Function Vectors: Steering AI Models Beyond Decodability

Function vectors (FVs) have emerged as a compelling tool in AI, promising to steer large language models even when traditional decoding methods, like the logit lens, fall short. In the largest cross-template FV transfer study to date, the findings challenge previous assumptions, revealing a decoupling between steerability and decodability.

The Study

In this comprehensive research, 4,032 pairs across 12 tasks and six models from three different families were analyzed. Models like Llama-3.1-8B, Gemma-2-9B, and Mistral-7B-v0.3, both base and instruction-tuned, were put to the test. The study spanned eight templates per task, making it a solid examination of FV capabilities.

Contrary to the initial hypothesis, FV steering proved successful even when the logit lens couldn't decode the correct answer at any layer. This pattern of steerability without decodability was consistent across every task and model, sometimes with gaps as large as -0.91. Only three out of 72 task-model instances showed decodability without steerability, all involving the Mistral model.

What This Means

This finding is a game changer. It suggests that FVs encode computational instructions rather than straightforward answer directions. Even more intriguing, FVs operate optimally at early layers (L2-L8), while the logit lens identifies correct answers only in later layers (L28-L32). If the AI can hold a wallet, who writes the risk model?

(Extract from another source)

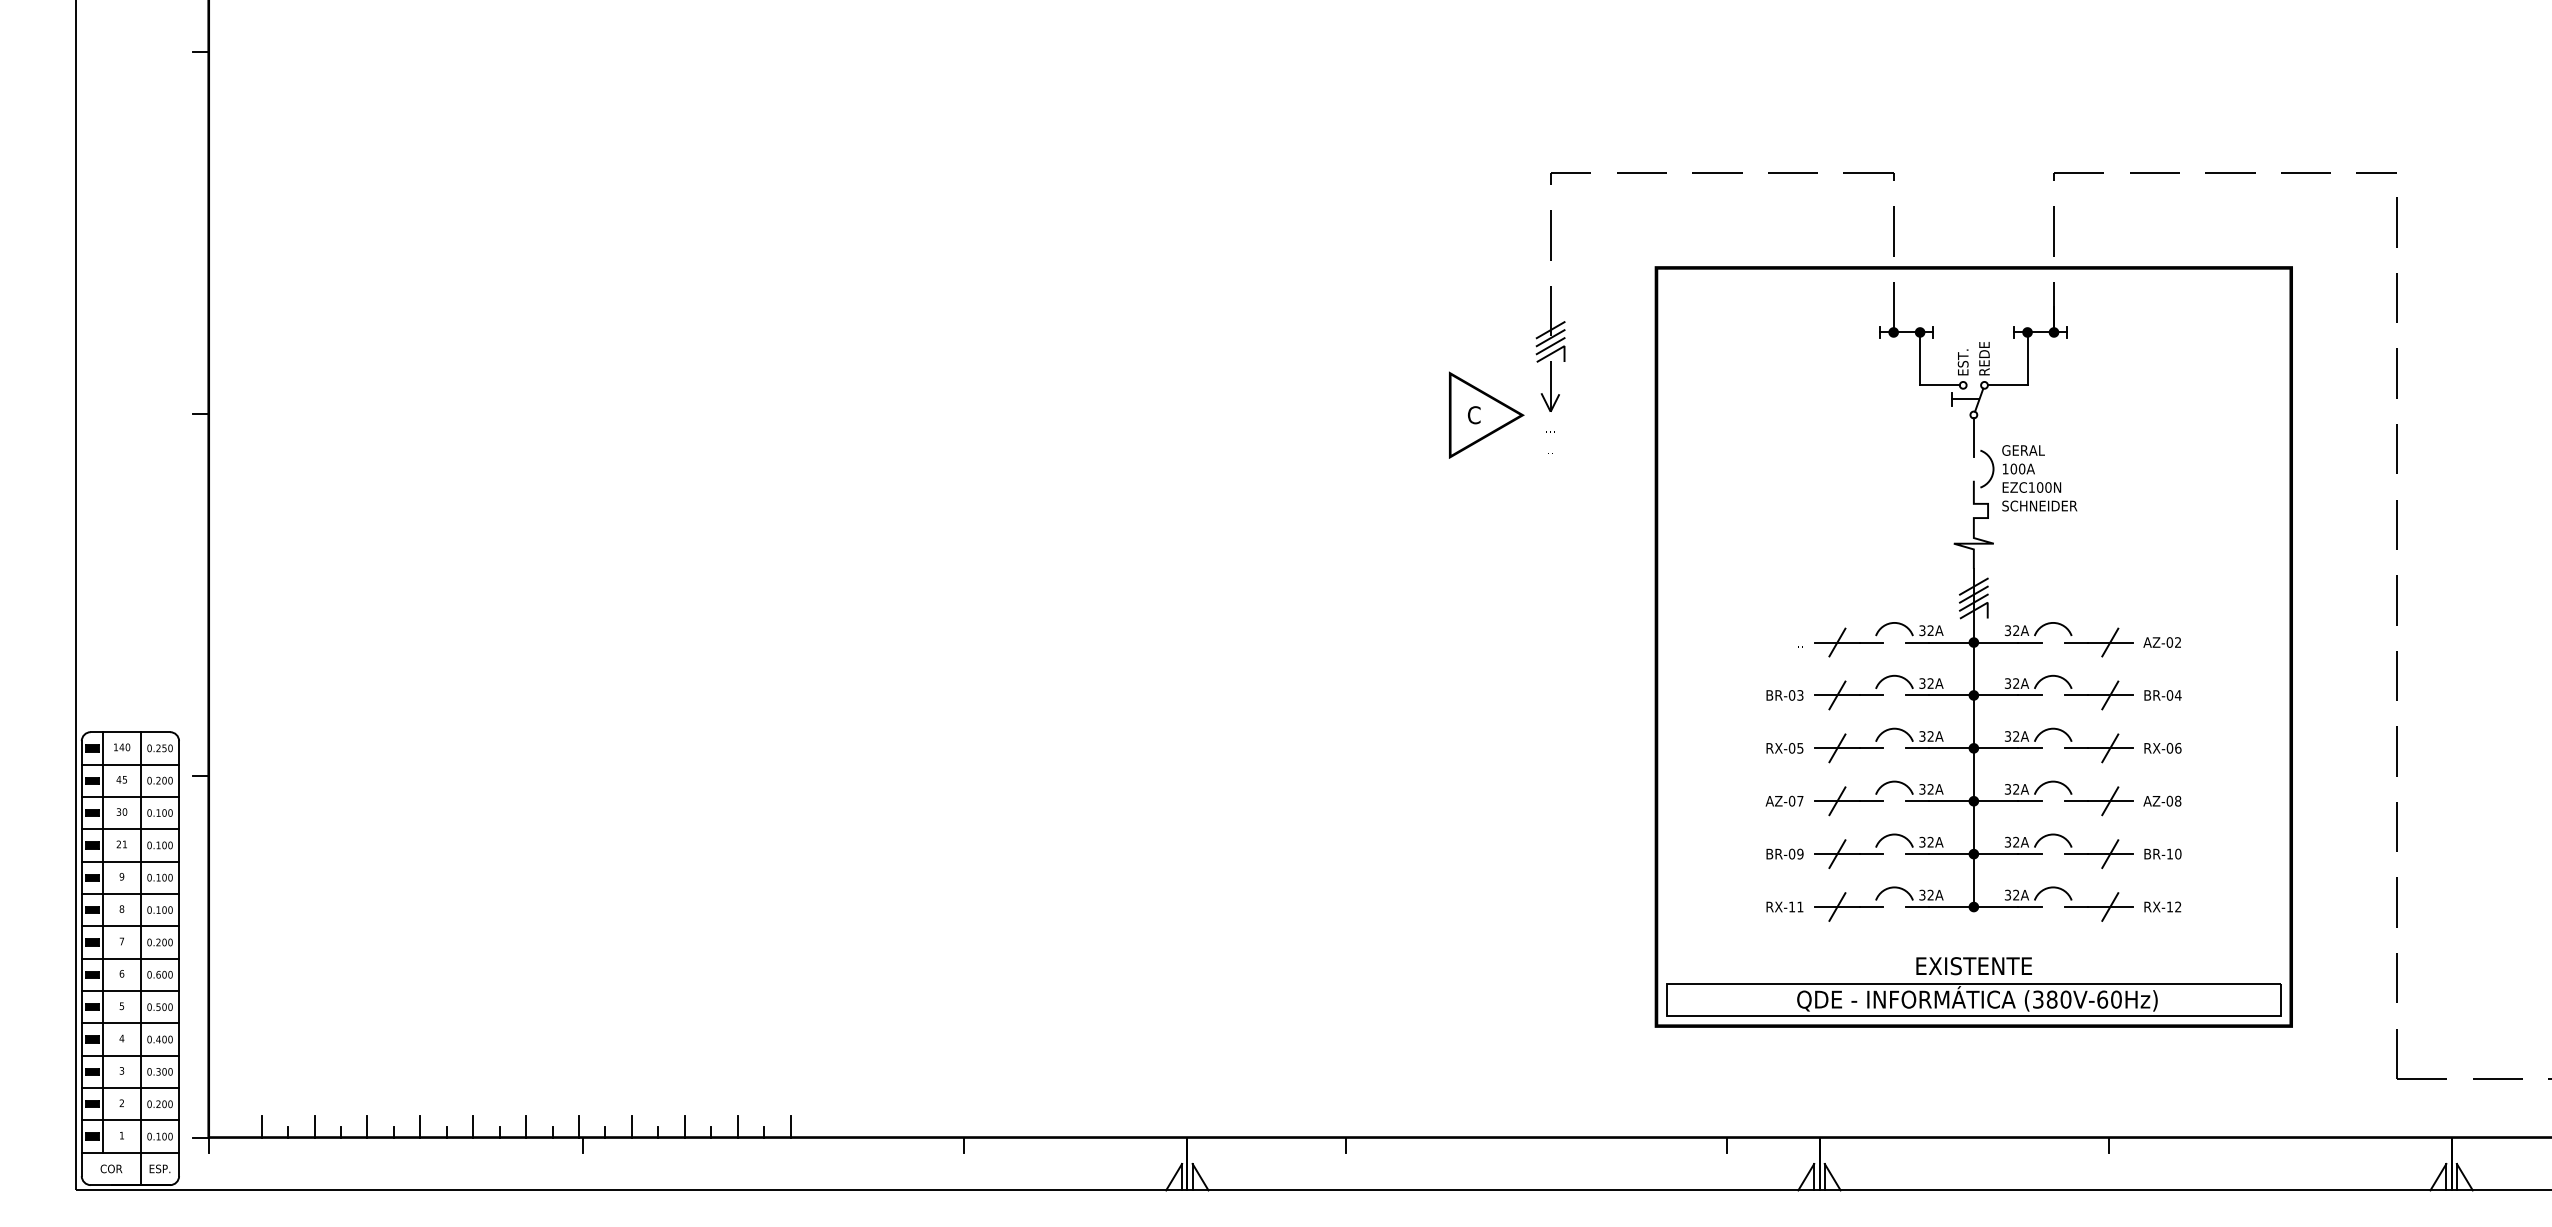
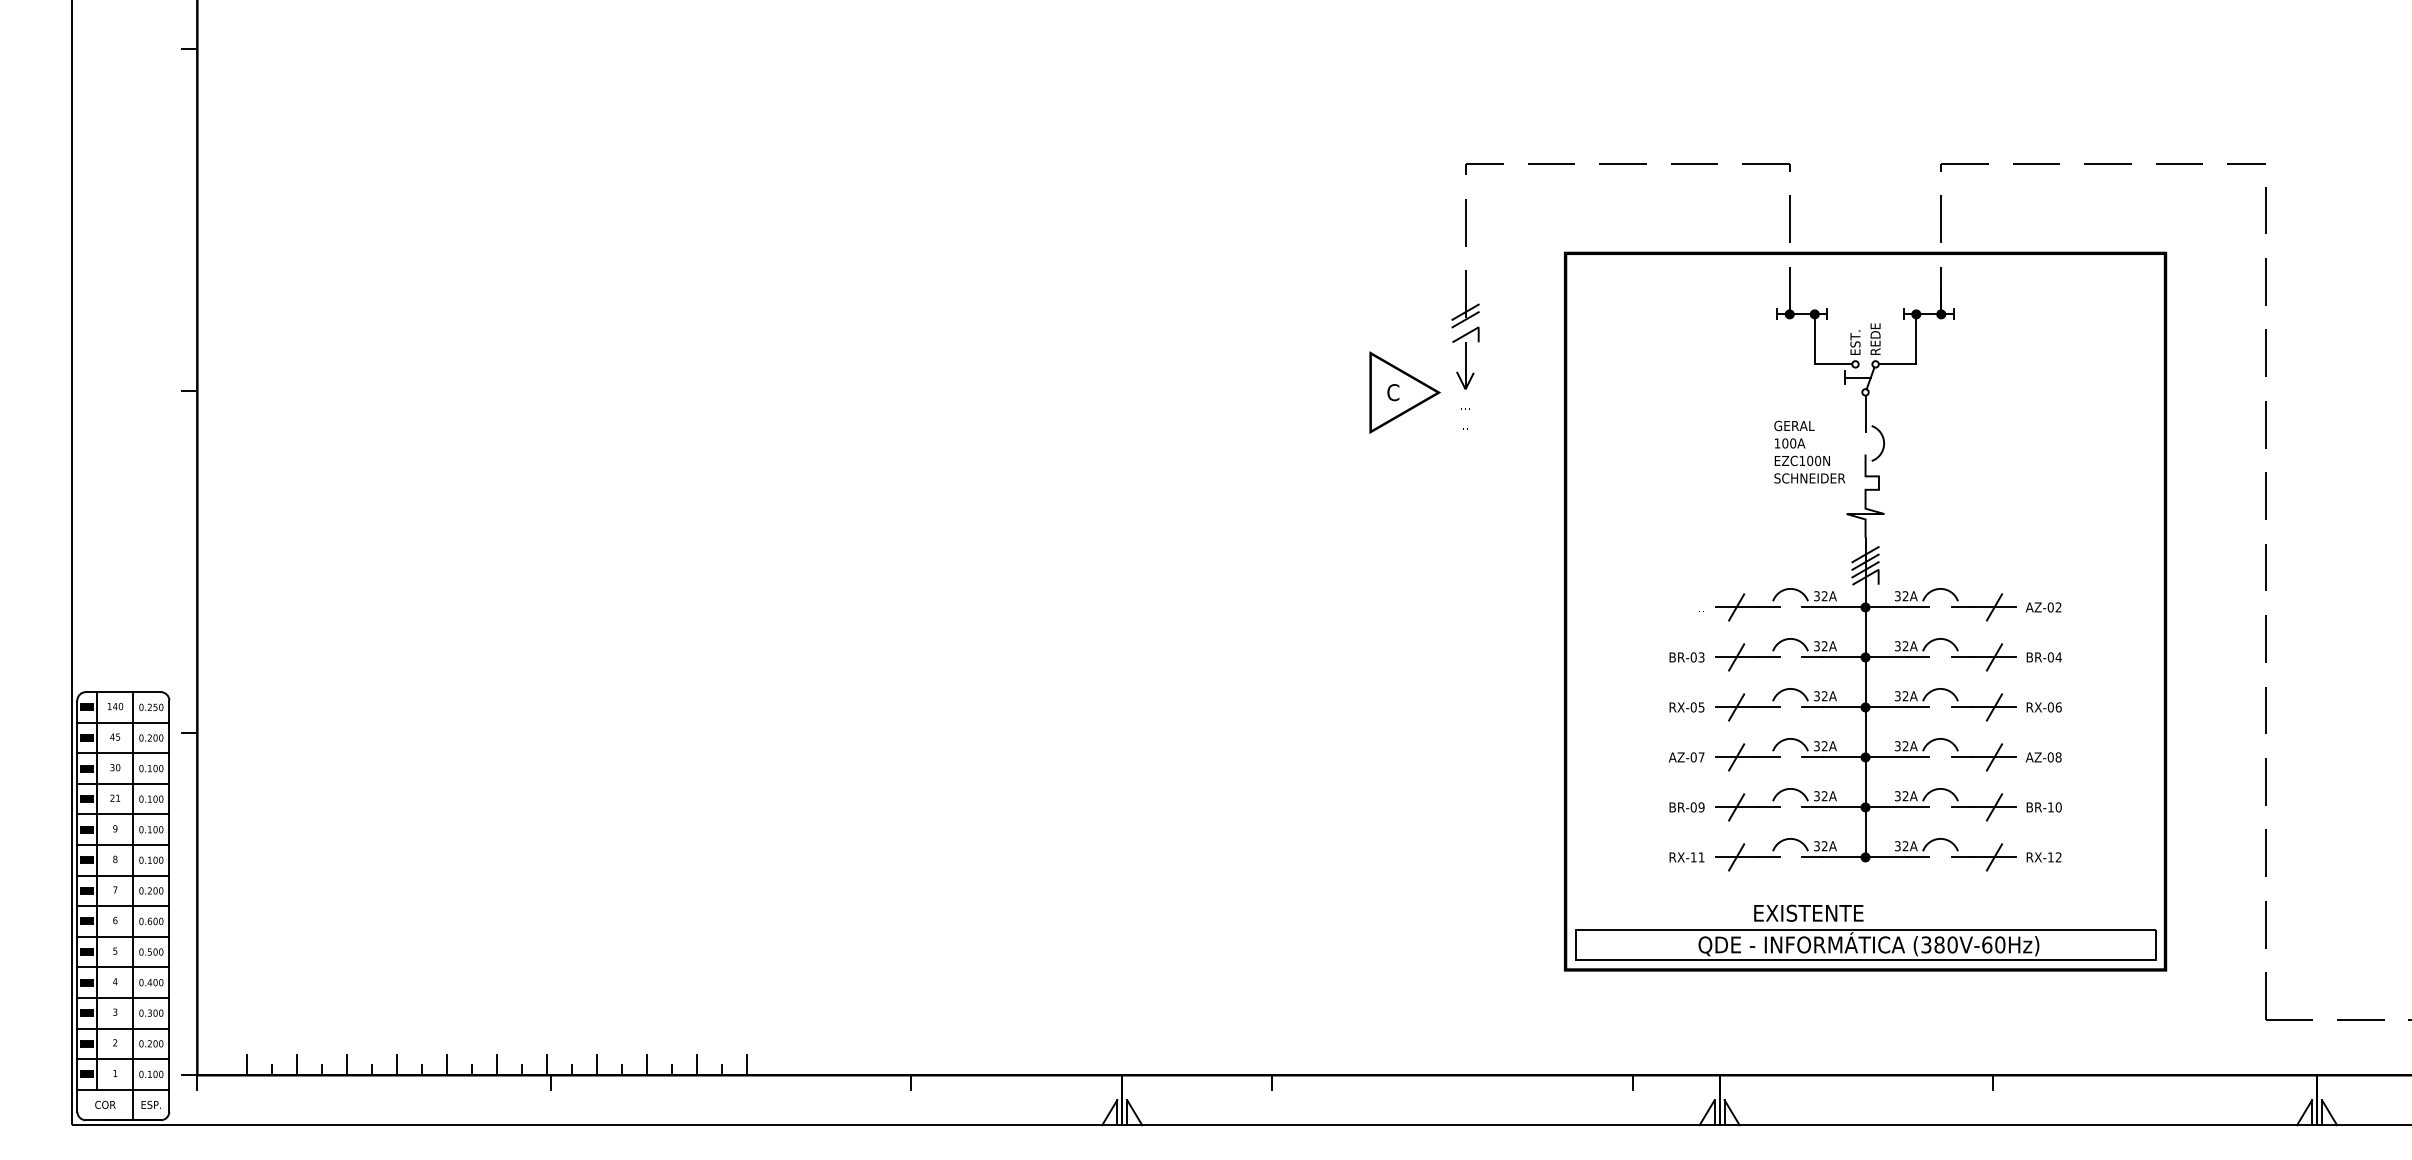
line: (1550, 345) -> (1465, 326), removed
text: (2039, 477) -> (1809, 451), moved
text: (1973, 965) -> (1808, 912), moved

The previously held belief in a negative cosine-transfer correlation dissolves when scaled, with pooled correlations ranging from -0.199 to +0.126. The cosine factor adds negligible value beyond the task identity, challenging the assumption that these correlations are significantly predictive.

Implications for AI Development

This study also uncovers a divergence between model families. While Mistral FVs rewrite intermediate representations, Llama and Gemma FVs make near-zero changes despite successful steering. This bifurcation raises a critical question: Are we approaching the limits of interpretability in AI models?

Decentralized compute sounds great until you benchmark the latency. The practical applications of these findings could redefine how we approach AI model training and deployment, particularly as we aim for more efficient and interpretable systems. Show me the inference costs. Then we'll talk.

In sum, the dissociation between steerability and decodability in FVs offers a tantalizing glimpse into the future of AI control. As we unravel these complexities, the implications for AI's role in decision-making and problem-solving will be monumental.